(07-08-2020, 04:29 PM)sakrosankt Wrote:I just based it solely from what you have as a starting point from the previous week. I'm not sure how the teams start their testing round, but if you take the sim-file from the week before and run the test for the next game - without changing any strategy or tempo - you have a baseline for both teams facing each other the next week. I took this win% as the baseline, and just used the final sim-file and ran the matchup again. The two values are compared and give the final result.
The only thing I think is doubtful here is the 1 sim with 500 tests, which gives enough room for variance. So I could have ran a matchup multiple times to get an average for the win%. But in the end that was too much time I didn't want to spend on running the sim, that's why I just took 1 time 500 runs for the matchup with the sim file from the week before, and 1 time 500 runs for the matchup with the final sim-file for the week.
I mean there are larger methodological issues than that. For example, some teams face tough matchups - not just in a pure roster perspective which might normalize some in how you did compare one week to the next, but more so in a testing capacity.
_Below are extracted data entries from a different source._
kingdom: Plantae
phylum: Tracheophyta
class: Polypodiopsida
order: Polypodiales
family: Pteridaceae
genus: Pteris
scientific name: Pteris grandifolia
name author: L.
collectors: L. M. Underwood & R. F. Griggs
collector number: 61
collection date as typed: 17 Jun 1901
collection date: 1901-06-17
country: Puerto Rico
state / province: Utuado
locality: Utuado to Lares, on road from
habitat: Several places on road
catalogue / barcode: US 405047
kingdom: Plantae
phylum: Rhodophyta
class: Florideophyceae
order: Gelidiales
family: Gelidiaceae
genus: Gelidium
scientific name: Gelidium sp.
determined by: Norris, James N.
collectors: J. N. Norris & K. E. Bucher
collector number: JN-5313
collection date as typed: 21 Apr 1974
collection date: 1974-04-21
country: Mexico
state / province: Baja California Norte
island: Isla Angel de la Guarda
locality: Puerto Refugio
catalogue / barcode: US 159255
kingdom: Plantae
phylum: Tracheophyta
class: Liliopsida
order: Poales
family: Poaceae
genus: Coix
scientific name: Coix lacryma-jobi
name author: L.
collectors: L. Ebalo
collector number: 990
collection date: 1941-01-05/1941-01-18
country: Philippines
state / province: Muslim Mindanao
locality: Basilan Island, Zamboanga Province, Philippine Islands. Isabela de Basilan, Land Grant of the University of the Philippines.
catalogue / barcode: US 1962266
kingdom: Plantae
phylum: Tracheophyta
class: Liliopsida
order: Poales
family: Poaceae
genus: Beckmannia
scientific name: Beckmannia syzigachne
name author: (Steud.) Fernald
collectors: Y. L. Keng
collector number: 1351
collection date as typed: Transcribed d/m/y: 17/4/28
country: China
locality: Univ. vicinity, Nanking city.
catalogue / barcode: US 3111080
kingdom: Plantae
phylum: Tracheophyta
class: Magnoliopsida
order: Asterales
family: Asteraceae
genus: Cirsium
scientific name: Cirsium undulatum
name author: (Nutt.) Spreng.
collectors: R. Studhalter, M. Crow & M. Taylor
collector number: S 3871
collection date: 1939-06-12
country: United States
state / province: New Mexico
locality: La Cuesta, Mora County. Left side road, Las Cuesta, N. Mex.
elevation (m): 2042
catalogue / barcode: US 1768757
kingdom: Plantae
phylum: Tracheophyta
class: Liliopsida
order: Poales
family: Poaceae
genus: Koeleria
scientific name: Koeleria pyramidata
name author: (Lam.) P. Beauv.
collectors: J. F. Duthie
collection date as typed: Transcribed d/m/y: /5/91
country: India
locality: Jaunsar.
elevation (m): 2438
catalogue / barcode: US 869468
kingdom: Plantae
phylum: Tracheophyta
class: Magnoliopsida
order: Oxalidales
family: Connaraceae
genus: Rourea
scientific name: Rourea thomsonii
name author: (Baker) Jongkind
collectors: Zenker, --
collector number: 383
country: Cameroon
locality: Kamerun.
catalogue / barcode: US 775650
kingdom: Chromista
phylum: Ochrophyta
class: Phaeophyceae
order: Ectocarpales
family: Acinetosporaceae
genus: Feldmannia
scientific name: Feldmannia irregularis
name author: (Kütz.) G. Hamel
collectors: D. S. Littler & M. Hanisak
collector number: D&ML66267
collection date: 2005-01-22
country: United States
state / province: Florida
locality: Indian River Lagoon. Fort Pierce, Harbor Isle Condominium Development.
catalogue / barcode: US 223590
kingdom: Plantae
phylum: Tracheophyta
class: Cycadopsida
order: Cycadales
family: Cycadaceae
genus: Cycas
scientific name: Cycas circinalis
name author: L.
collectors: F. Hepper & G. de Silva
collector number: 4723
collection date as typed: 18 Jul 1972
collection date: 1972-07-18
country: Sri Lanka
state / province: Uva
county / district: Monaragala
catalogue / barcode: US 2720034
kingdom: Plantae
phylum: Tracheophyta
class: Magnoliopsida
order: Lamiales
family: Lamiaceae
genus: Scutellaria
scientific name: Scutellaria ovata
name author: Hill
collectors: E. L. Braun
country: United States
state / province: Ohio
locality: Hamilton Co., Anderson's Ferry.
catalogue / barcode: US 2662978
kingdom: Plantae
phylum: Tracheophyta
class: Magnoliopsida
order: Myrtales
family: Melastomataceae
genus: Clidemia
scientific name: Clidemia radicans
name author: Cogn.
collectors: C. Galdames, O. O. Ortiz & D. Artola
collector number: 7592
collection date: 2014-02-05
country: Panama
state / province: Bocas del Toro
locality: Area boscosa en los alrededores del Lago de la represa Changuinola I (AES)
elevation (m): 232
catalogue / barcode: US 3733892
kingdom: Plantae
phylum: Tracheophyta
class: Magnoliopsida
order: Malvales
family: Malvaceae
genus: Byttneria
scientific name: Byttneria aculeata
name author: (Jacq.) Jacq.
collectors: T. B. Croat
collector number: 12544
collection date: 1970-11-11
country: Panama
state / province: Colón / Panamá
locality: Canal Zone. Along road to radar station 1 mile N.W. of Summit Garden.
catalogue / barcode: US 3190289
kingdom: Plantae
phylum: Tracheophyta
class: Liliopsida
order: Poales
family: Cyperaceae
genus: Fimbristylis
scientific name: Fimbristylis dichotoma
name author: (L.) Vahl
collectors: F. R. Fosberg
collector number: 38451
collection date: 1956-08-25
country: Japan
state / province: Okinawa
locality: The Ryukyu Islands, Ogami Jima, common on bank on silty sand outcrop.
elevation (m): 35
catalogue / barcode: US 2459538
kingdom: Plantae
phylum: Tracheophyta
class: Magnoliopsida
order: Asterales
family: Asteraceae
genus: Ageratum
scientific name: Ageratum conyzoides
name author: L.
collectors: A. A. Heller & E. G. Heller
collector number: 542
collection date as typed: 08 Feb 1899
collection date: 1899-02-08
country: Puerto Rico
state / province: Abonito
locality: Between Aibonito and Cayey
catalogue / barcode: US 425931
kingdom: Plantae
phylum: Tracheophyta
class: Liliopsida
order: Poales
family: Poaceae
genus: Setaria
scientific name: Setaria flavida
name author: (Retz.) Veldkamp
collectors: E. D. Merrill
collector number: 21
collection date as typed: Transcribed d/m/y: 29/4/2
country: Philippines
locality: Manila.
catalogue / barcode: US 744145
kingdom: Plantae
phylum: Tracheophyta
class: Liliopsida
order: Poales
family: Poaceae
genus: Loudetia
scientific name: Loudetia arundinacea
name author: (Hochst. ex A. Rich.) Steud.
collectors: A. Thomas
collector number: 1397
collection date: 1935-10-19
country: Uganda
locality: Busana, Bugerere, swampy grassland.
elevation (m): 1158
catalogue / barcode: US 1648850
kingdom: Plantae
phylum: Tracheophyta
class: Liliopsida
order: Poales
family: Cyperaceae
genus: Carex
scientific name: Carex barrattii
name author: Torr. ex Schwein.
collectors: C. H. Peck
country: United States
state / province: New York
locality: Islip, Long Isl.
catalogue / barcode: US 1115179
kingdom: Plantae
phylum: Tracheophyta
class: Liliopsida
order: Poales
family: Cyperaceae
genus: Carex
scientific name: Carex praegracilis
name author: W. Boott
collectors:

If you consistently face teams that are making smart changes the impact of your changes will be less in terms of raw % but may be more impactful on the margins. That’s the first big issue I see.
The second is that adding raw % is inherently a volatile way of looking at data. If you’re looking at getting the best perspective you’re typically looking for an average - and trying to normalize for outliers at that. So dropping a high and low and averaging over a large enough data set and horizon. The logic being that even the best teams have bad performances, but still may be the best. The Redskins could come out and beat the 49ers or Chiefs one game and skew the metrics in a small enough sample, but you’d hardly say the Redskins are consistently (i.e. on average) better than those teams. And then when comparing the Chiefs and the 49ers against each other or other quality teams you’d weights the Redskins game differently in an analysis depending on how much of an outlier it was from a normal performance - i.e. how a coaching staff, team, players, etc do on average. This does not just mean in that isolated matchup.